Ancienne banquière d'affaire pour Goldman & Sachs, Alice Weidel était encore inconnue du grand public il y a quelques mois, mais sa nomination en tant que co-candidate de l'extrême droite allemande suscite la curiosité. En couple avec une réalisatrice suisse d'origine sri-lankaise, mère adoptive de deux enfants en bas âge qu'elle élève avec sa compagne, Alice Weidel veut incarner une frange plus modérée d'AfD. Avec Alexander Gauland, ils forment un duo bien rôdé entre sorties volontairement provocatrices de l'un (contre un joueur de foot d'origine ghanéennes il a dit qu'il ne "voudrait pas l'avoir comme voisin"), et précautions de l'autre, luttant contre les accusations d'extrême et de raciste contre son parti.
Homonationalisme
Interrogée sur le débat du mariage pour tous, auquel elle a affirmé qu’elle était opposée, Alice Weidel avait employée une ruse bien essuyée par Marine Le Pen, qui consistait à glisser la xénophobie comme une réponse à l'homophobie ou au sexisme.
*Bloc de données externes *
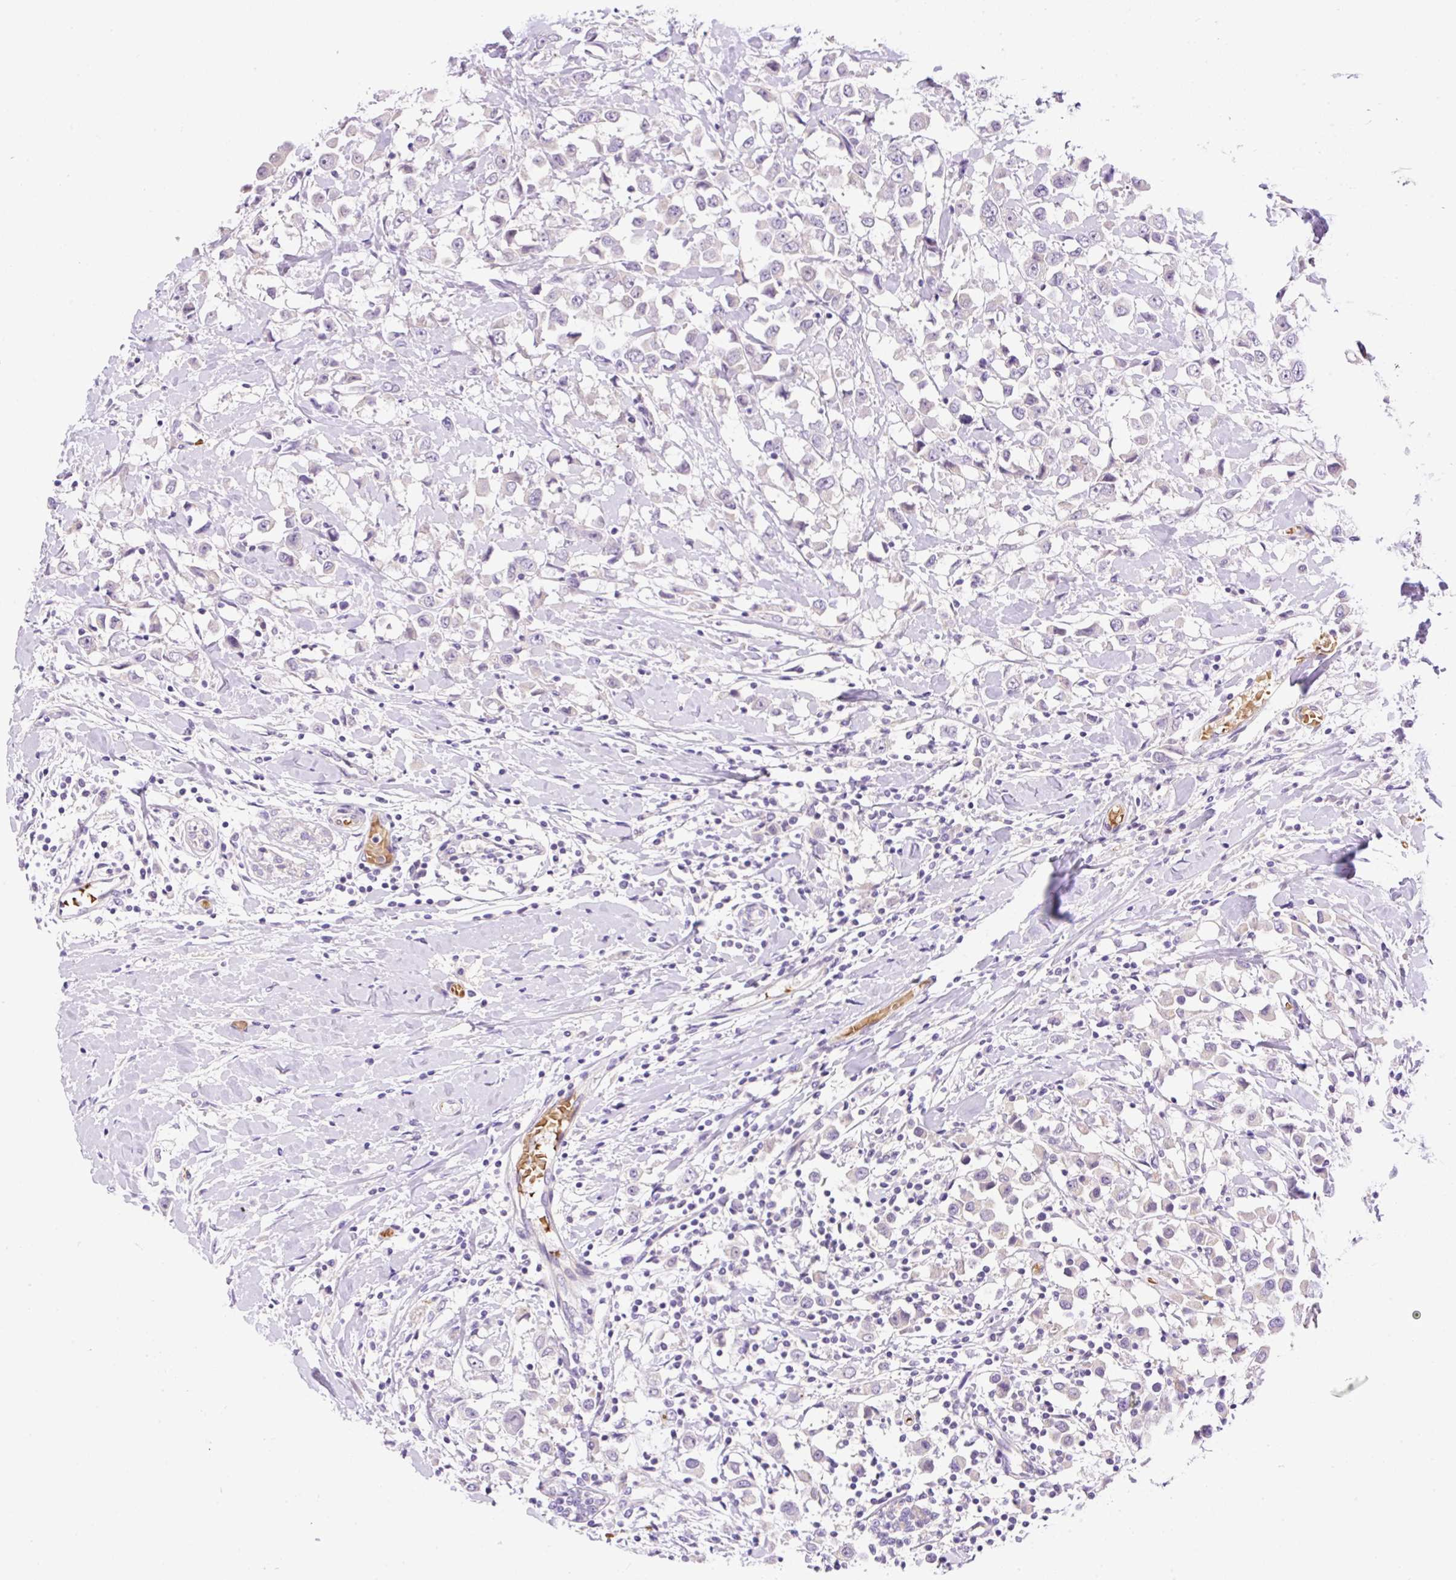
{"staining": {"intensity": "negative", "quantity": "none", "location": "none"}, "tissue": "breast cancer", "cell_type": "Tumor cells", "image_type": "cancer", "snomed": [{"axis": "morphology", "description": "Duct carcinoma"}, {"axis": "topography", "description": "Breast"}], "caption": "This is a photomicrograph of immunohistochemistry (IHC) staining of intraductal carcinoma (breast), which shows no expression in tumor cells. (IHC, brightfield microscopy, high magnification).", "gene": "LHFPL5", "patient": {"sex": "female", "age": 61}}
"Des millions de musulmans pour qui l'homosexualité est un crime sont en train d'arriver illégalement en Allemagne et menacent notre liberté", déclarait-elle au moment du vote sur le mariage pour tous. Ou se disant opposée à la multiplication en Allemagne des "zones de non-droit pour les femmes (...) où ma compagne et moi nous ne pouvons plus aller."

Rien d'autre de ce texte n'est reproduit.